We haven't told her anything, except that I have an owie on my breast and that's why I couldn't pick up her or Augie for a few days. Nothing since then. Of course, my mom doesn't usually stay with us, and Gabe and I don't usually leave the house early in the morning to go to a "meeting" together. She broke down when she was at gymnastics and I couldn't figure out why, until I realized that my mom was there, and I had been talking about my mom taking her for a while and she was worried. Then last night out of the blue she asked, "So why do you have an owie on your breast?" Well, I just do. But I can lift things now, it's healed. She said "So what's the deal with Augie's eating?" Yes, she did say "what's the deal." I've been trying to figure out how to wean him without becoming engorged or feeling too sad about it, but I haven't said anything to her. Gabe said she'll figure it out on Sunday when we're all on the breast cancer walk in Beverly (we signed up before we knew about me...irony...). I'd like to think she's not quite that perceptive, not yet.
Speaking of weaning, that process has begun. The only thing I've read online about breast cancer has to do with nursing, because I just want to avoid the pitfalls of reading online. So many women are militant about continuing nursing, but everyone in the medical community is telling me to wean as soon as possible. And the reality for me is somewhere in between. I absolutely want to be done nursing by the time I have surgery. How the hell would I deal with that? I might only have one breast, and I'll be laid up for a while. That just isn't going to happen. But I don't want to have too much pain or hormonal fluctuation by stopping too fast, and I'm already sad about one of my breasts being a harbinger of suffering, so I want to continue for a little while longer. Augie actually prefers the left side, so there's one person who doesn't care about the cancer. I've put the pump away, and I'm going to nurse maybe three times a day this weekend, then move to two by Sunday or Monday, then move to one. I wanted to give him at least one year, but shit happens I guess. It's more about me than him anyway. He'd rather just stuff puffs and wagon wheels in his mouth anyway.

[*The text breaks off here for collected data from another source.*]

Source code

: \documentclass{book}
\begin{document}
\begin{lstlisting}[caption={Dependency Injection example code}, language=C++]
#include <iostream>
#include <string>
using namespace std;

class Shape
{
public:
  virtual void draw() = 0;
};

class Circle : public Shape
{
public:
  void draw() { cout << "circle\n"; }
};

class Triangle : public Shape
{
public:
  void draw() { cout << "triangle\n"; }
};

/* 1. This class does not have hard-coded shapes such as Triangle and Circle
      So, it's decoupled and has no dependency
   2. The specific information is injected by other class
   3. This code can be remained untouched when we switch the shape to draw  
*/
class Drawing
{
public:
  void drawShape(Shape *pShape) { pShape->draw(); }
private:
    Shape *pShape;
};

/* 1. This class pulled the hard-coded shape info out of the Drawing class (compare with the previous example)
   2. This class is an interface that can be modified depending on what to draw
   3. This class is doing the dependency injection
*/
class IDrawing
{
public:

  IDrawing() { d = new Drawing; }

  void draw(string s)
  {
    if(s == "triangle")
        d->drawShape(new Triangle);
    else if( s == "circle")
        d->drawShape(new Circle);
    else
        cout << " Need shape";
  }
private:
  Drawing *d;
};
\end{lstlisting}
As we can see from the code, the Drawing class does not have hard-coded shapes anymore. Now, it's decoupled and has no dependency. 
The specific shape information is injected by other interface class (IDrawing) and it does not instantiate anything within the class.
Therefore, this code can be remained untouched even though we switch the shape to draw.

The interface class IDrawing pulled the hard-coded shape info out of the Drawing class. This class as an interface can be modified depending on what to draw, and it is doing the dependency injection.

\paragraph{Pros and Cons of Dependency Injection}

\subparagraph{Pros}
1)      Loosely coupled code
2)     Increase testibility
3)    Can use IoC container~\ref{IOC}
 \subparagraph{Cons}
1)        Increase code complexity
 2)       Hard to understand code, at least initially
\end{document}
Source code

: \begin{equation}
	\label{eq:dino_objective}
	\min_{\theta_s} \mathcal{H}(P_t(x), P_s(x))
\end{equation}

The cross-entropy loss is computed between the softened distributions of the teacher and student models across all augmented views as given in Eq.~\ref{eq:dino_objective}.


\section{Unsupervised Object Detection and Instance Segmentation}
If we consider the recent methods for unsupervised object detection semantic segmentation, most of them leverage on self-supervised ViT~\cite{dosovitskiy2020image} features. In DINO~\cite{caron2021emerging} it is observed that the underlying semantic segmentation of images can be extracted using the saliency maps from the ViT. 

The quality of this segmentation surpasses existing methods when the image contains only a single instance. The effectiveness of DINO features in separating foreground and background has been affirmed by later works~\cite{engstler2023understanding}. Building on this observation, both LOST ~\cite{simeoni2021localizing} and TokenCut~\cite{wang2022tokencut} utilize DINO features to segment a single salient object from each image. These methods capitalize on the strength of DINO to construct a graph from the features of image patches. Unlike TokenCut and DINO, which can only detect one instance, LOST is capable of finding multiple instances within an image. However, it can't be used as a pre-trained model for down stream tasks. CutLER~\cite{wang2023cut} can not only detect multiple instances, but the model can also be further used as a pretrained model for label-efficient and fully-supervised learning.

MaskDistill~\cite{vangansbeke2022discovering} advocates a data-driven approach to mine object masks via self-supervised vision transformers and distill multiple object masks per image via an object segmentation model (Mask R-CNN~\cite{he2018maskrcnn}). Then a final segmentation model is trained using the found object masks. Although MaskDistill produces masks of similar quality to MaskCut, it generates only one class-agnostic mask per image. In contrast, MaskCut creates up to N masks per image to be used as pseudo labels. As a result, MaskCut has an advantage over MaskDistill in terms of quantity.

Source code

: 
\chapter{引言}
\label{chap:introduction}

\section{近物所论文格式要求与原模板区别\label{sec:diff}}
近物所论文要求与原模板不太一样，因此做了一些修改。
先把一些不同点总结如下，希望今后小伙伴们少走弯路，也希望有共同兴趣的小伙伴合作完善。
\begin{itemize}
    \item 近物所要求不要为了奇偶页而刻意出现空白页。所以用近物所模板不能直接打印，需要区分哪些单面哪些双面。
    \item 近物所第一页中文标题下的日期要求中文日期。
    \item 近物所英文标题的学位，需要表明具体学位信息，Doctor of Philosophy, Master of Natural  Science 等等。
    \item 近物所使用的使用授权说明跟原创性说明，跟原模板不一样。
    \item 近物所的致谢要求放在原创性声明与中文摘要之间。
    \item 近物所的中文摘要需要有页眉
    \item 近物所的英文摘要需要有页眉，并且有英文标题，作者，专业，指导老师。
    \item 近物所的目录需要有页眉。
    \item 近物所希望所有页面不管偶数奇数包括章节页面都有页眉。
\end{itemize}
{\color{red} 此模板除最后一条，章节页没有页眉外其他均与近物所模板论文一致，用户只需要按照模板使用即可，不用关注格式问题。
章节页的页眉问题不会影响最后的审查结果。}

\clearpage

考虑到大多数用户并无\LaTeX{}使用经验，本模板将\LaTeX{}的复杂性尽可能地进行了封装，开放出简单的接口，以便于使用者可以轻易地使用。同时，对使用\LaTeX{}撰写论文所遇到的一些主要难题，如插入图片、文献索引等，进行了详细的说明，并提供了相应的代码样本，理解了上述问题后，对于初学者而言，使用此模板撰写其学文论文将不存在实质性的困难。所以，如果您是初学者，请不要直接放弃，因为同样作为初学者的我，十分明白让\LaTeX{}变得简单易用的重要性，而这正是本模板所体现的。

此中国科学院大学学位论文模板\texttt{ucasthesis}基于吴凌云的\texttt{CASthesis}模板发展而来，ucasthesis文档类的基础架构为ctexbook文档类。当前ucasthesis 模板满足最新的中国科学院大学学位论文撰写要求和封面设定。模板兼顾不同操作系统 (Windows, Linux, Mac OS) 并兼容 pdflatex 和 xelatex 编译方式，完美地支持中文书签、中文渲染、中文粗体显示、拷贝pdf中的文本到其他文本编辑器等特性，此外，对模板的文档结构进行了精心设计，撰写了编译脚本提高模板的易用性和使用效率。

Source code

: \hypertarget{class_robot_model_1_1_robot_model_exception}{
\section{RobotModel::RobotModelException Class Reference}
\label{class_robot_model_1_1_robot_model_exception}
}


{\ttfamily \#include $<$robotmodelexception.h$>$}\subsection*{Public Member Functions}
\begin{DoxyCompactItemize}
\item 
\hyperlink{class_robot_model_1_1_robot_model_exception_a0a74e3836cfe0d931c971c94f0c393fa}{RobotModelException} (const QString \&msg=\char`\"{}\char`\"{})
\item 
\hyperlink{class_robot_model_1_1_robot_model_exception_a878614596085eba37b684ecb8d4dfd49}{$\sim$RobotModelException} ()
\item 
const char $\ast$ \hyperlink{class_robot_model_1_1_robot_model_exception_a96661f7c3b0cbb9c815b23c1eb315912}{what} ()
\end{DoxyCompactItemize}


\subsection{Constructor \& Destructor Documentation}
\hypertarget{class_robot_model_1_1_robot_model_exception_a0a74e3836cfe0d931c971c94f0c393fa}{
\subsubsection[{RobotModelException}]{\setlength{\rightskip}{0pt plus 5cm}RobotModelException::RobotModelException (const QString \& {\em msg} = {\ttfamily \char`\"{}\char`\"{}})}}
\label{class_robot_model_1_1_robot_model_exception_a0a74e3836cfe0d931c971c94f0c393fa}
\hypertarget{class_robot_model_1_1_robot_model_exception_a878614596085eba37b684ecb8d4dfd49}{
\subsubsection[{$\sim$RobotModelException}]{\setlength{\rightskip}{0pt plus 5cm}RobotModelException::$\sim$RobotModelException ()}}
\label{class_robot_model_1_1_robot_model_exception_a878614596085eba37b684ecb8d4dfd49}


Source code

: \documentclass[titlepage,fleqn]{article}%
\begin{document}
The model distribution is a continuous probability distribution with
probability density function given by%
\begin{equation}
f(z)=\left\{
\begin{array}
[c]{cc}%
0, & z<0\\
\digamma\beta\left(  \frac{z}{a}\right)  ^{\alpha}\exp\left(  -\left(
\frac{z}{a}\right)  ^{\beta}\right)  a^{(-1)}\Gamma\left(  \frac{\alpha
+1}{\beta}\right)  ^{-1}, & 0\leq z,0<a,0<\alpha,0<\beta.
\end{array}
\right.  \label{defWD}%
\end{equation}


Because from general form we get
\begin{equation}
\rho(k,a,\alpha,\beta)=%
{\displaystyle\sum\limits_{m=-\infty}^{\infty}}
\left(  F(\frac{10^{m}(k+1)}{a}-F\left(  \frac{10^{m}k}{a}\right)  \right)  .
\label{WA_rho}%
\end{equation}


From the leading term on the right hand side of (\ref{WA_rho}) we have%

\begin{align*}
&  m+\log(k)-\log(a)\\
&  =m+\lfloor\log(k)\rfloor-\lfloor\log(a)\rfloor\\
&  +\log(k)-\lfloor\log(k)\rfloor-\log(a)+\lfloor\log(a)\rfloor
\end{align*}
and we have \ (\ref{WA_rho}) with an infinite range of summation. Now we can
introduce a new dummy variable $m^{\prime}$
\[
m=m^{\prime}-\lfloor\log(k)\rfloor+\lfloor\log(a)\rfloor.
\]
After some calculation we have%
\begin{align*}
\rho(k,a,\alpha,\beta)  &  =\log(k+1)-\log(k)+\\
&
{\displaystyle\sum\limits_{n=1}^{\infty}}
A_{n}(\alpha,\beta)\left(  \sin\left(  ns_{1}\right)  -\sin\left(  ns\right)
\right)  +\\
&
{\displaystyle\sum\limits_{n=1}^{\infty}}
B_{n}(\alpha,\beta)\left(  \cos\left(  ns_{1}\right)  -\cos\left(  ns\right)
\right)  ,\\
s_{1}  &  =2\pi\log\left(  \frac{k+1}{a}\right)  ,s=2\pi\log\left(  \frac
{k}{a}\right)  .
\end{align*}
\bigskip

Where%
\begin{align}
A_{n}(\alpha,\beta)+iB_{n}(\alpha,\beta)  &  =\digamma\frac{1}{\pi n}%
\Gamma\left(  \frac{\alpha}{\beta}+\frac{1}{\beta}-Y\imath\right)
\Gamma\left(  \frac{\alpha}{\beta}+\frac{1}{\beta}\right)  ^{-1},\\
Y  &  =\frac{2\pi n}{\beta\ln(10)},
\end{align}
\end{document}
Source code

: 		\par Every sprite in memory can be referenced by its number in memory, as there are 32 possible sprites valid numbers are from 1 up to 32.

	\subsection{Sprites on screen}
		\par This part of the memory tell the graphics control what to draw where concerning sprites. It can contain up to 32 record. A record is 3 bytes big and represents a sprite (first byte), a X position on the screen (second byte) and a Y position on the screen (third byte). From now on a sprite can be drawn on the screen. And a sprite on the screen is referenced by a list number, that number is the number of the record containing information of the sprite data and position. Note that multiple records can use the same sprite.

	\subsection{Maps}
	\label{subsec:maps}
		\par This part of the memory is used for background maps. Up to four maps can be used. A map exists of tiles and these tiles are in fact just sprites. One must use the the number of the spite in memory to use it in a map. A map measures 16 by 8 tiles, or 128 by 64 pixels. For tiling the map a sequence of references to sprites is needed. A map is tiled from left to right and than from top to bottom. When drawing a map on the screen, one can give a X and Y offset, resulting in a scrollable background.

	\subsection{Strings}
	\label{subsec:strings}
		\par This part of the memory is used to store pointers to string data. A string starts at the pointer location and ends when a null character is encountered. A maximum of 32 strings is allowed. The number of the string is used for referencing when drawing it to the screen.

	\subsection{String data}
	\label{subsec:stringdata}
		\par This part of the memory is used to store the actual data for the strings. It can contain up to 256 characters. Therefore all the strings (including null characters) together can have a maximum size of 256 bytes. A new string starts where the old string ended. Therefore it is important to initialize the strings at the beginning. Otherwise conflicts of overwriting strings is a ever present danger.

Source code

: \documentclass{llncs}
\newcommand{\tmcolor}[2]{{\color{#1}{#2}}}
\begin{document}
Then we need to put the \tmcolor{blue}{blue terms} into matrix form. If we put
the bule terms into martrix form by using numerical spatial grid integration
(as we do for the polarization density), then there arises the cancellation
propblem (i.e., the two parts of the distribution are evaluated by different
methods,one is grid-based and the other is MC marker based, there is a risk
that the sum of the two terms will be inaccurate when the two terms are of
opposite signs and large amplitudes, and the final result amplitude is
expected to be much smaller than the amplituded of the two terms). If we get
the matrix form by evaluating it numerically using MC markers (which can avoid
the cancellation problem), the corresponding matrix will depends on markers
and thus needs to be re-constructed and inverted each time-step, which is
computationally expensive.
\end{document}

This blog is also more about me--I will confess to doing it because it's just too hard to tell people one at a time or update people who are concerned with my progress. So that's my motivation, but in the end I feel better for doing it too. I'm starting to realize that for a while this will be the focus of everything for me, but that someday it won't be, and I'll be one of those people that other women call when they get that bad news and need to feel a little better. Until then, I'll be one of those annoying bloggers. Feel free to tell me when I'm full of it, okay?